EXERCISE TEXT
# Quansight's PyTorch Contributions in 2021
> TODO: Add here a "Contents" section (perhaps in two columns) with links to all the sections / subsections.
## Intro
>What is PyTorch (NumPy-like with GPU / TPU support, autograd, AMP, distributed...)
Why is Quansight a very good match for this project, and how we can bring expertise from 10+ years of OSS support in the PyData world.
Throw a few numbers on why PyTorch is massive (x10 loc than NumPy), very active (800+ active contributors).
## Quansight Contributions
We have a team of 15+ engineers involved in many aspects of PyTorch development. We distinguish the following as our main topic areas: Scientific Computing, Python Array API Standard and NumPy compatibility, Maintainability, Torchvision, and Research topics.

RAW DATA
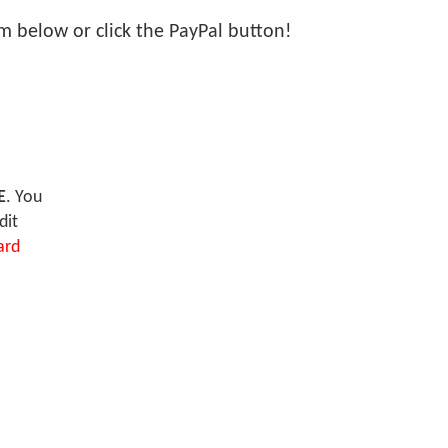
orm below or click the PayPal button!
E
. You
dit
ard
==
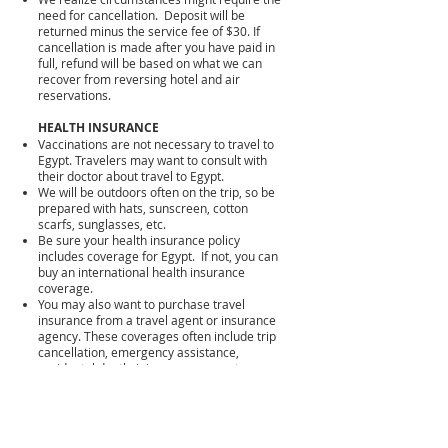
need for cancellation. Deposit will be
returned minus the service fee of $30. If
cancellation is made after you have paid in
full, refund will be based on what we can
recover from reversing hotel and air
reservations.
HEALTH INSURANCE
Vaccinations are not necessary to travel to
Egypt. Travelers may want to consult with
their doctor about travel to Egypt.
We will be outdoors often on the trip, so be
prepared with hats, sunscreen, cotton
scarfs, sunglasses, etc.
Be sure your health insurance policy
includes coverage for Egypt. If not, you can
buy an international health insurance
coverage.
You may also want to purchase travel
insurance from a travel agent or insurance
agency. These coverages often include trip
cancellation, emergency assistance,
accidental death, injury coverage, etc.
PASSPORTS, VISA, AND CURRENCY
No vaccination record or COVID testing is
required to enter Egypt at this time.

TASK PROMPT
Reproduce the stretch of the Quansight PyTorch text from "## Quansight Contributions" through "and Research topics." word for word.

SOLUTION
## Quansight Contributions
We have a team of 15+ engineers involved in many aspects of PyTorch development. We distinguish the following as our main topic areas: Scientific Computing, Python Array API Standard and NumPy compatibility, Maintainability, Torchvision, and Research topics.